На ней была мантия из светлой материи, но она казалась живой и светилась голубоватыми, едва вспыхивавшими бликами. Может быть, она отражала посторонний свет. На плечи ее была накинута легкая кофейно-желтого цвета шубка. Накидка на голове была украшена круглыми желтыми и голубыми светящимися камнями, такие же камни были на ее туфлях. Левой рукой у сердца она держала ребенка, удивительно послушного, иногда улыбавшегося. Как это ей удавалось - держать его так, чтобы он не привлекал внимания во время нашей встречи? Не берусь судить. Он казался частью её самой.
Я узнал, что Багмашту, богиня Урарту, ее родная сестра. Я задавал ей вопросы о богах. Она сказала:
- Не спеши.
Добавлю, что я узнал от Жанны. Она являлась ей в голубой накидке с фалдочками, отороченной белой парчой с золотыми виноградными листьями. В белых туфлях с золотым орнаментом. И на головной накидке и туфлях всегда были одинаковые камни - желтые и голубые, размером с черешню.
Однажды она видела ее в черном с красной каймой, на черной накидке под дугообразно расположенными обычными ее камнями густым багровым светом горел пятигранник рубина. Это было перед смертью нашего родственника, о которой Анахита-Богородица предупредила за три дня.
- Я знал тебя раньше,- говорил я ей,- понимал, что мне помогает именно женщина, может быть, такая, как ты. Тебе идут парфянские цвета: красный, белый, черный. И небесный голубой, и желтый, я могу представить тебя в любой одежде. В восемьдесят третьем я еще был глух и незряч. Хотя в сентябре два поезда прошли мимо меня так, что навсегда остался след. Это посвящение, так?
- Если бы ты не обратил на это в дальнейшем внимания, то считалось бы случаем.

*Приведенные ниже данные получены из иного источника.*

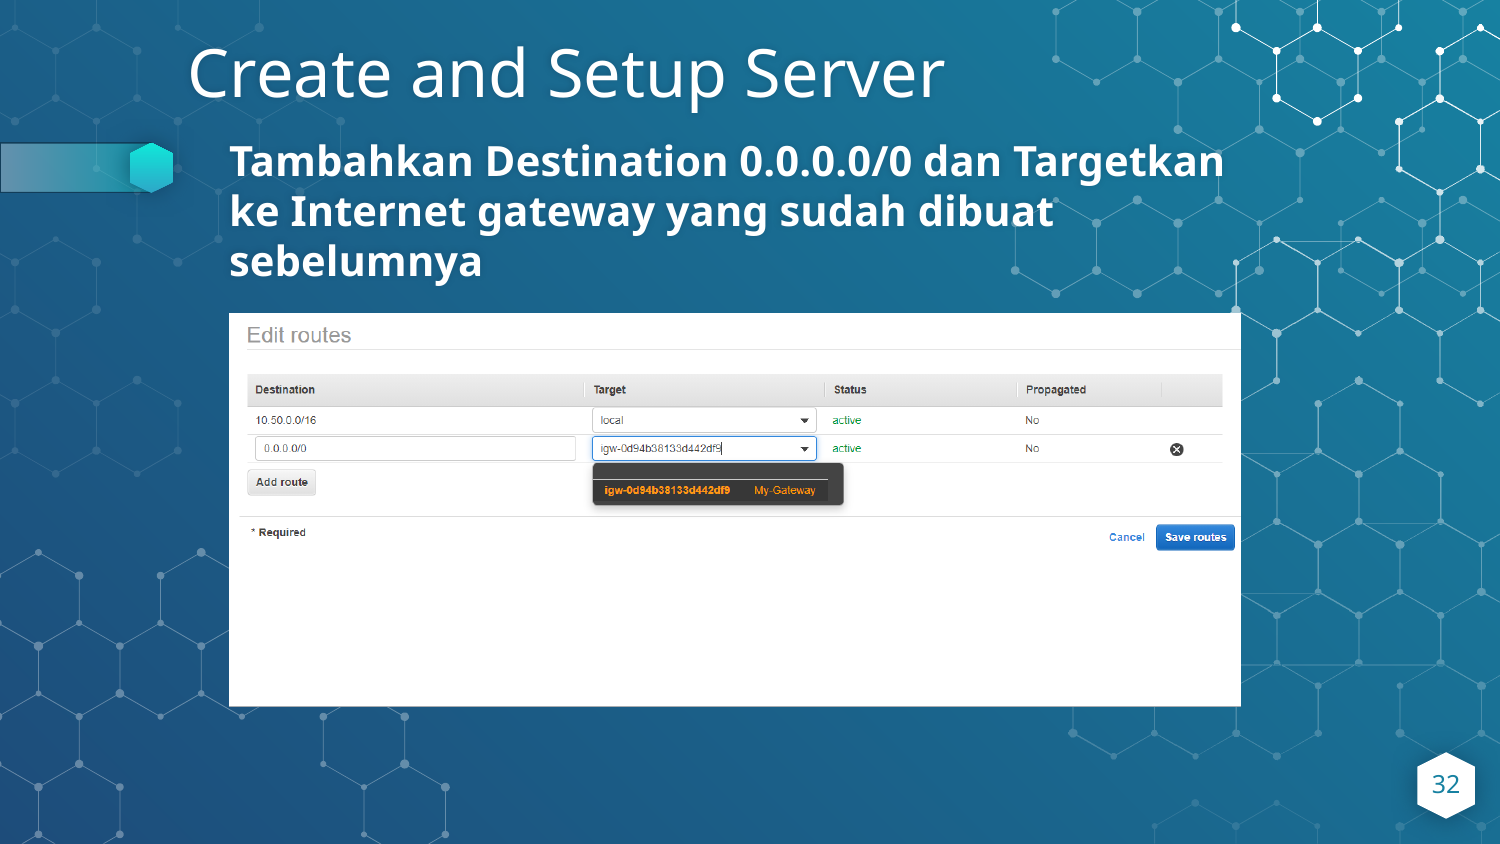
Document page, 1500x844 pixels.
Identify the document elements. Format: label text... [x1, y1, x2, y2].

slide_number 32 [1417, 752, 1475, 819]
picture [228, 312, 1241, 707]
text_box Tambahkan Destination 0.0.0.0/0 dan Targetkan ke Internet gateway yang sudah dibuat sebelumnya [229, 134, 1275, 197]
title Create and Setup Server [187, 46, 1292, 105]
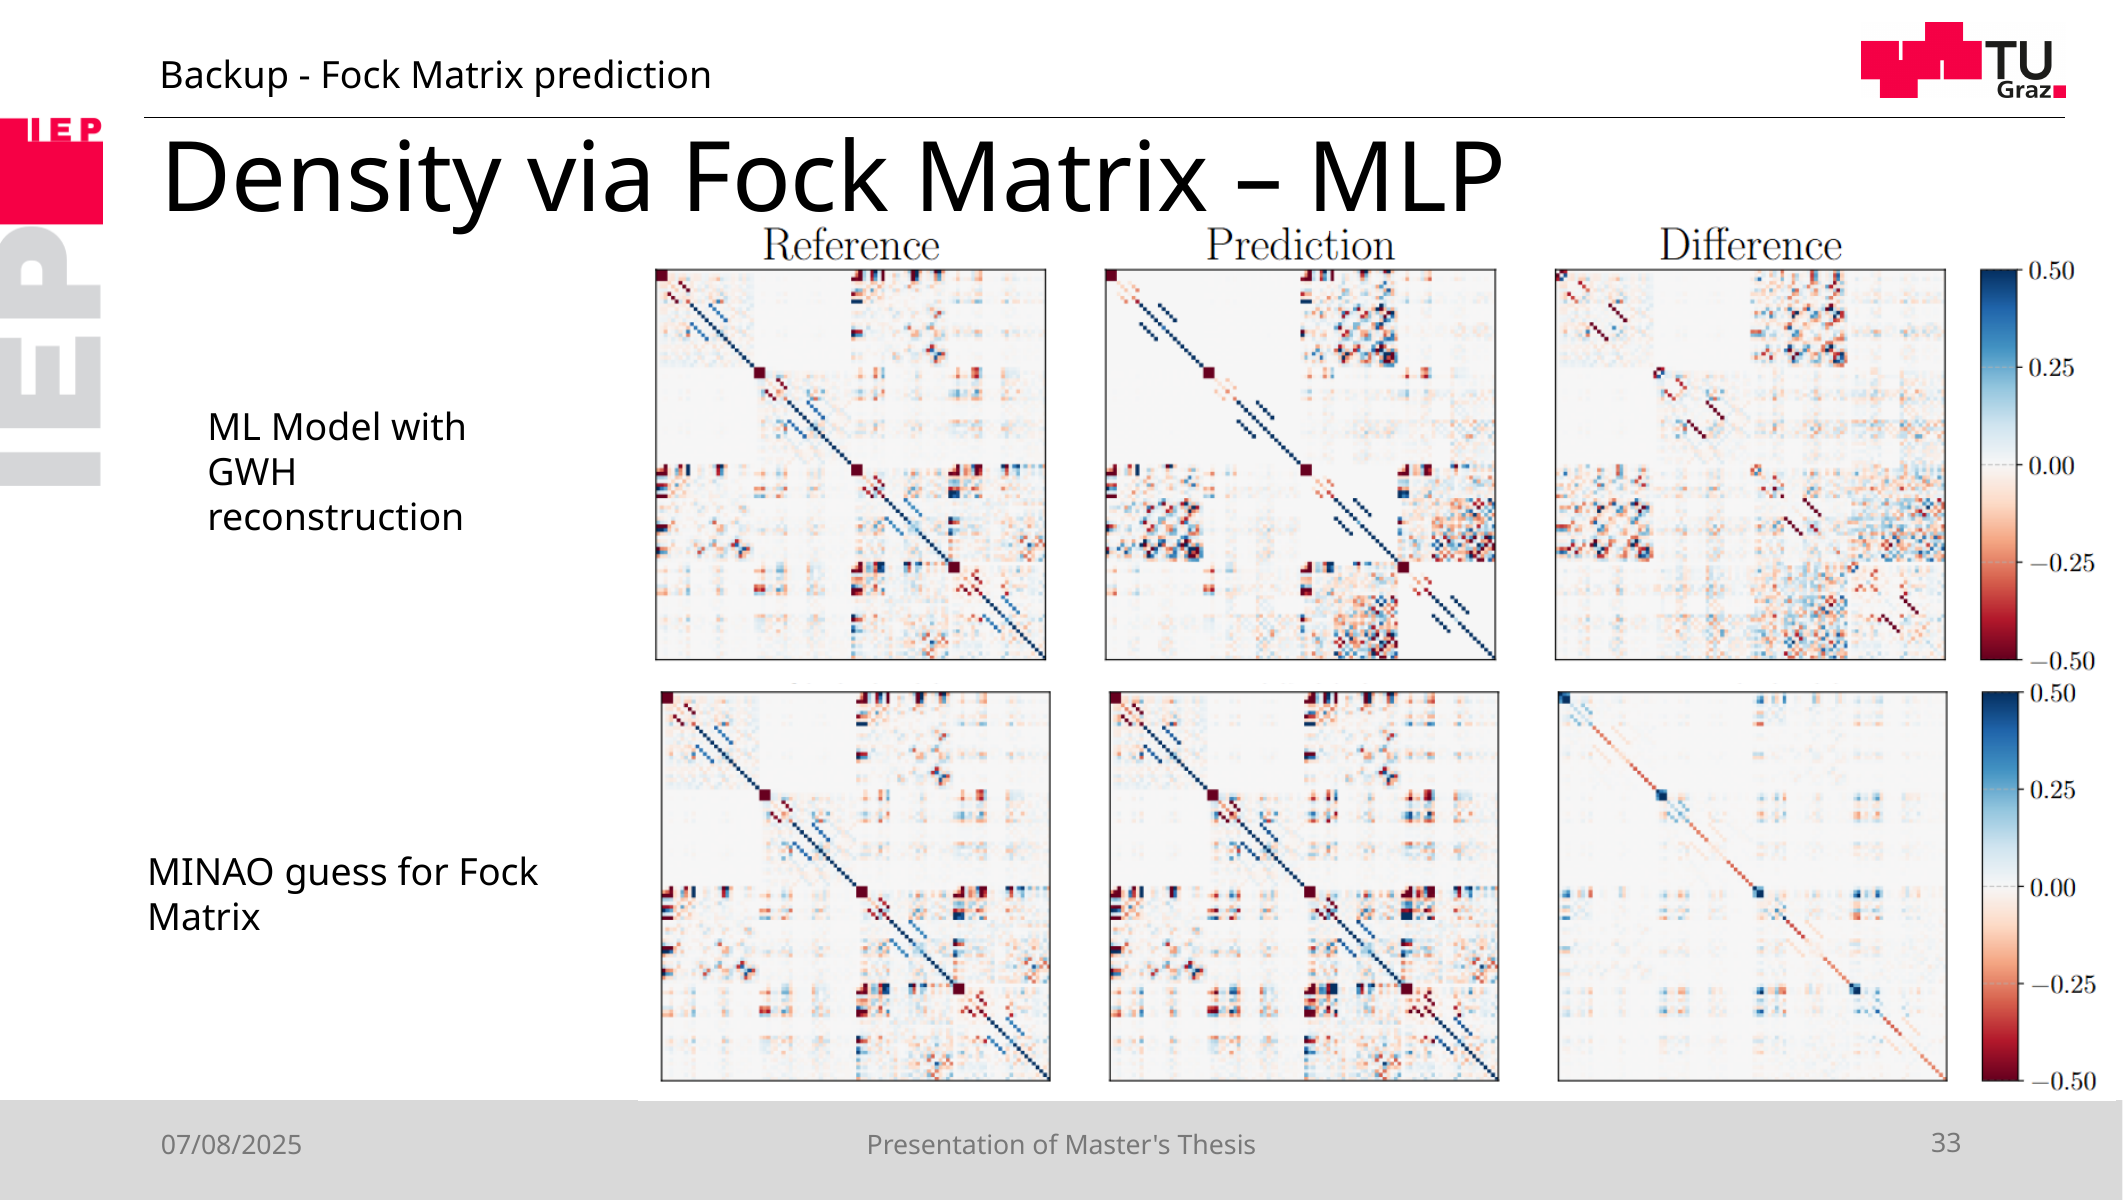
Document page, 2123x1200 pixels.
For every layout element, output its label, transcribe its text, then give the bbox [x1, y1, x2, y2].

picture [1861, 22, 2066, 98]
title Density via Fock Matrix – MLP [145, 63, 1977, 296]
footer Presentation of Master's Thesis [703, 1112, 1420, 1177]
slide_number 33 [1498, 1112, 1977, 1177]
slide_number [145, 1112, 624, 1177]
list Backup - Fock Matrix prediction [144, 57, 1816, 105]
text_box ML Model with GWH reconstruction [192, 395, 579, 545]
text_box MINAO guess for Fock Matrix [132, 840, 638, 946]
picture [0, 0, 103, 486]
picture [638, 214, 2116, 1102]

- Но я обратил на это внимание. Значит, да. Но тогда... у меня было дело. Мне казалось, что Город света хочет отнять у меня знание о нем. Так же он поступал с теми, кто возвращался к нам после клинической смерти. Казалось: нет для этого лучшего способа, чем заставить меня писать роман об атлантах и этрусках, которые были спасены сверкающими инопланетными кораблями, доставлены на пустынные планеты другой звезды, а потом вернулись на Землю и ведут невидимую со стороны, незаметную для людей войну с применением волнового оружия. И я как бы участвовал в этих событиях. Война шла за памятники прошлого, за искусство. Я истолковал эпизоды на железной дороге как доказательство незаметной, но страшной войны.
- Так и было. Но не с этрусками и атлантами, а с их потомками.
- Теперь я понимаю. Свет и тьма. Две силы. Тактика темных ясна: произносить бесконечные слова о добре, заговаривать зубы, потом - перегрызть горло. Сначала было иначе: проповедь абстрактного зла и абстрактного добра, затем пули и виселицы для конкретных людей. Но это в прошлом. Сейчас нужны овцы, еще более одинаковые, чем некогда показные борцы с абстрактным злом. Темные силы стремятся, чтобы о явлениях и поступках судили по словам, тогда страшные дела незаметны, или малозаметны, или извинительны с точки зрения благодушных добряков, которые своей легкой критикой создадут необходимый камуфляж. И все привыкнут. Еще в том самом романе я говорил о необходимости для светлых получше вооружиться. Но не против слов. Они теперь однотипны, одинаковы, у темных приятных слов даже больше, ведь они не собираются выполнять ничего из сказанного, все как бы само собой происходит наоборот. Оружие против дел и поступков. Конкретных. Вот что нужно. Скорее всего, оружие будет предложено самими темными. Но окажется незаряженным, недейственным. Снова маскировка. Вооружение должно быть настоящим. Может быть, я не зря тогда думал об этом.
- Не зря, - как эхо откликнулась она негромко,- Я знаю, что ты имеешь в виду.